(WORK ORDER)
Reproduce verbatim the lines of the entries below, from the line containing "then the weight" through the line containing "Value: 26 kg", both included. Copy only those lines.

(DATA)
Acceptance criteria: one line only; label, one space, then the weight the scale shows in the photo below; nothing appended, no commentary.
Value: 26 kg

...

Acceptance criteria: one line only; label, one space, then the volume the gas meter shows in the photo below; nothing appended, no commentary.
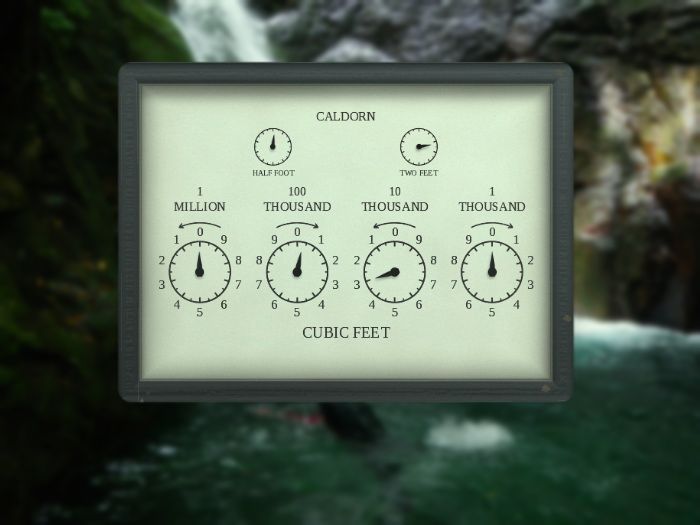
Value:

--

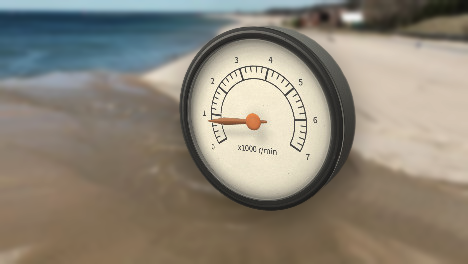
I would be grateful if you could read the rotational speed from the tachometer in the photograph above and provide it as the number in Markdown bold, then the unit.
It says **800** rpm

(ANSWER BELOW)
Acceptance criteria: one line only; label, one space, then the weight the scale shows in the photo below; nothing appended, no commentary.
Value: 26 kg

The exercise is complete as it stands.